Euromaidan slogans like “Ukraine belongs in Europe” are laden with the assumption of all sorts of cultural- and identity-markers that exclude as many Ukrainians, most of them living east of Poltava and south of Kryvyi Rih as they include. We can imagine slogans like “Belarus and Russia are our brothers” that would satisfy and marginalize equal but different portions of the population and be just as unlikely to alter the difficult daily living conditions of most Ukrainian people.

It needs to be said here as well that the privilege of exposure to Western ideas and institutions—including the opportunity to travel and study in the West, to learn English or German languages, to have contact with family and friends who live in the West—is not at all evenly distributed across Ukraine. There are also hard economic realities that make it easier for western Ukrainians than for eastern and southern Ukrainians to support European integration and burn bridges with Russia. These inequities are observable in myriad ways. Inquire what percentage of Ukrainians in the east and south of the country have a relative working in Russia and sending money home and therefore rely on close economic ties and open borders with Russia. Inquire how many western-Ukrainian families have female relatives working legally (if still in poor conditions) in the E.U. as domestic help, then observe how many eastern-Ukrainian internet cafes are full of young women trying to advertise themselves on dating and marriage sites for a chance to go West. Visit a Ukrainian diaspora community in Canada, the U.S. or Western Europe and ask which percentage of people living there came from west of Kyiv.

What the task asks. Transcribe the entire passage on Euromaidan slogans and regional divides in Ukraine, word for word. The rows further down are separate material, not part of this passage.

Dataset extract.
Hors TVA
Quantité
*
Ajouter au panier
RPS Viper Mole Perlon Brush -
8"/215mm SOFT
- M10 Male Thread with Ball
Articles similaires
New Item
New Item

==

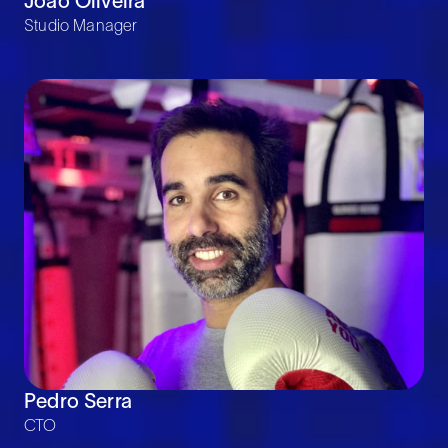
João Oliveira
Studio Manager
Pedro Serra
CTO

Problem solution.
Euromaidan slogans like “Ukraine belongs in Europe” are laden with the assumption of all sorts of cultural- and identity-markers that exclude as many Ukrainians, most of them living east of Poltava and south of Kryvyi Rih as they include. We can imagine slogans like “Belarus and Russia are our brothers” that would satisfy and marginalize equal but different portions of the population and be just as unlikely to alter the difficult daily living conditions of most Ukrainian people.

It needs to be said here as well that the privilege of exposure to Western ideas and institutions—including the opportunity to travel and study in the West, to learn English or German languages, to have contact with family and friends who live in the West—is not at all evenly distributed across Ukraine. There are also hard economic realities that make it easier for western Ukrainians than for eastern and southern Ukrainians to support European integration and burn bridges with Russia. These inequities are observable in myriad ways. Inquire what percentage of Ukrainians in the east and south of the country have a relative working in Russia and sending money home and therefore rely on close economic ties and open borders with Russia. Inquire how many western-Ukrainian families have female relatives working legally (if still in poor conditions) in the E.U. as domestic help, then observe how many eastern-Ukrainian internet cafes are full of young women trying to advertise themselves on dating and marriage sites for a chance to go West. Visit a Ukrainian diaspora community in Canada, the U.S. or Western Europe and ask which percentage of people living there came from west of Kyiv.